Docker Security Flags
Every container runs with these flags (defined in tools/environments/docker.py):
_SECURITY_ARGS = [
"--cap-drop", "ALL", # Drop ALL Linux capabilities
"--cap-add", "DAC_OVERRIDE", # Root can write to bind-mounted dirs
"--cap-add", "CHOWN", # Package managers need file ownership
"--cap-add", "FOWNER", # Package managers need file ownership
"--security-opt", "no-new-privileges", # Block privilege escalation
"--pids-limit", "256", # Limit process count
"--tmpfs", "/tmp:rw,nosuid,size=512m", # Size-limited /tmp
"--tmpfs", "/var/tmp:rw,noexec,nosuid,size=256m", # No-exec /var/tmp
"--tmpfs", "/run:rw,noexec,nosuid,size=64m", # No-exec /run
]
Resource Limits
Container resources are configurable in ~/.hermes/config.yaml:
terminal:
backend: docker
docker_image: "nikolaik/python-nodejs:python3.11-nodejs20"
docker_forward_env: [] # Explicit allowlist only; empty keeps secrets out of the container
container_cpu: 1 # CPU cores
container_memory: 5120 # MB (default 5GB)
container_disk: 51200 # MB (default 50GB, requires overlay2 on XFS)
container_persistent: true # Persist filesystem across sessions
Filesystem Persistence
- Persistent mode (
container_persistent: true): Bind-mounts/workspaceand/rootfrom~/.hermes/sandboxes/docker/<task_id>/ - Ephemeral mode (
container_persistent: false): Uses tmpfs for workspace — everything is lost on cleanup
Terminal Backend Security Comparison
| Backend | Isolation | Dangerous Cmd Check | Best For |
|---|---|---|---|
| local | None — runs on host | ✅ Yes | Development, trusted users |
| ssh | Remote machine | ✅ Yes | Running on a separate server |
| docker | Container | ❌ Skipped (container is boundary) | Production gateway |
| singularity | Container | ❌ Skipped | HPC environments |
| modal | Cloud sandbox | ❌ Skipped | Scalable cloud isolation |
| daytona | Cloud sandbox | ❌ Skipped | Persistent cloud workspaces |
Environment Variable Passthrough {#environment-variable-passthrough}
Both execute_code and terminal strip sensitive environment variables from child processes to prevent credential exfiltration by LLM-generated code.

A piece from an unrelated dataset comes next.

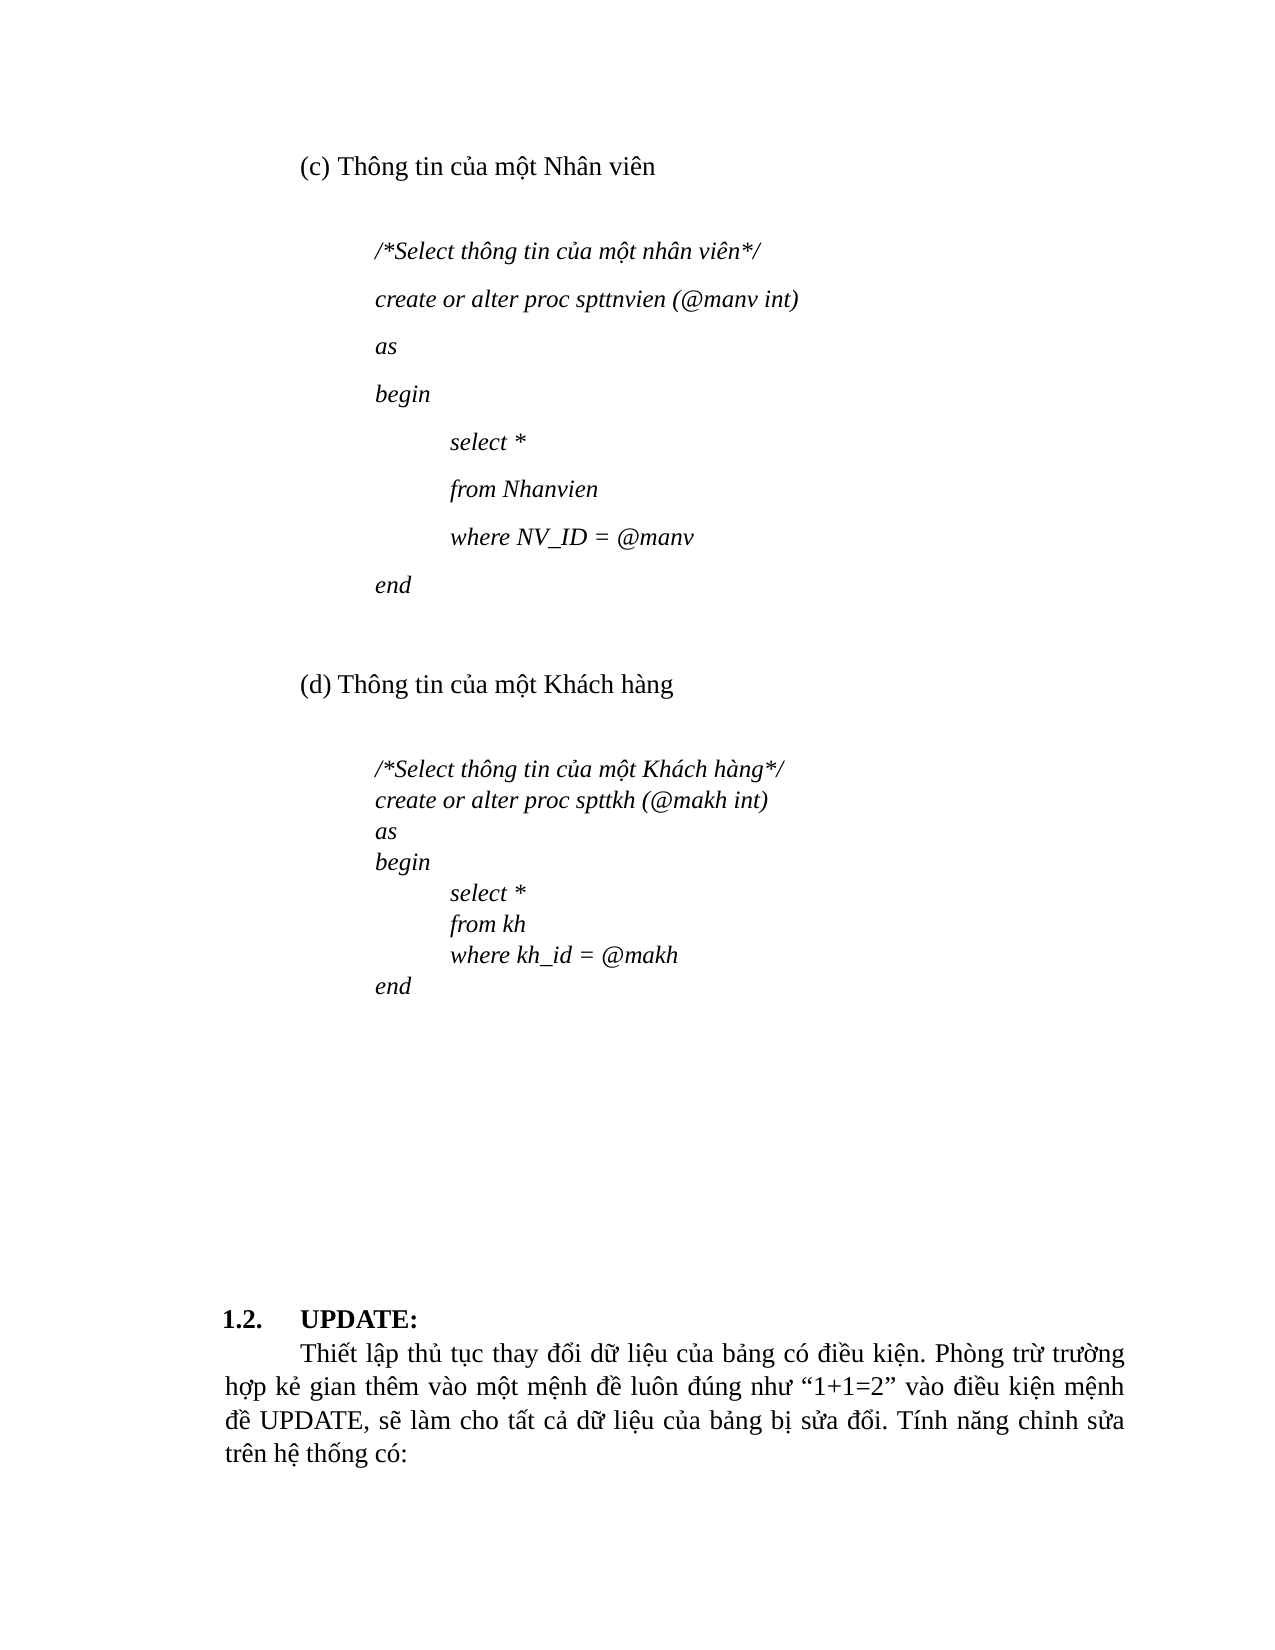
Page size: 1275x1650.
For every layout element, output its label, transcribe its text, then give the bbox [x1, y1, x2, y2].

However, skills that declare required_environment_variables legitimately need access to those vars.
How It Works
Two mechanisms allow specific variables through the sandbox filters:
1. Skill-scoped passthrough (automatic)
When a skill is loaded (via skill_view or the /skill command) and declares required_environment_variables, any of those vars that are actually set in the environment are automatically registered as passthrough. Missing vars (still in setup-needed state) are not registered.
# In a skill's SKILL.md frontmatter
required_environment_variables:
- name: TENOR_API_KEY
prompt: Tenor API key
help: Get a key from https://developers.google.com/tenor
After loading this skill, TENOR_API_KEY passes through to execute_code, terminal (local), and remote backends (Docker, Modal) — no manual configuration needed.
:::info Docker & Modal
Prior to v0.5.1, Docker's forward_env was a separate system from the skill passthrough. They are now merged — skill-declared env vars are automatically forwarded into Docker containers and Modal sandboxes without needing to add them to docker_forward_env manually.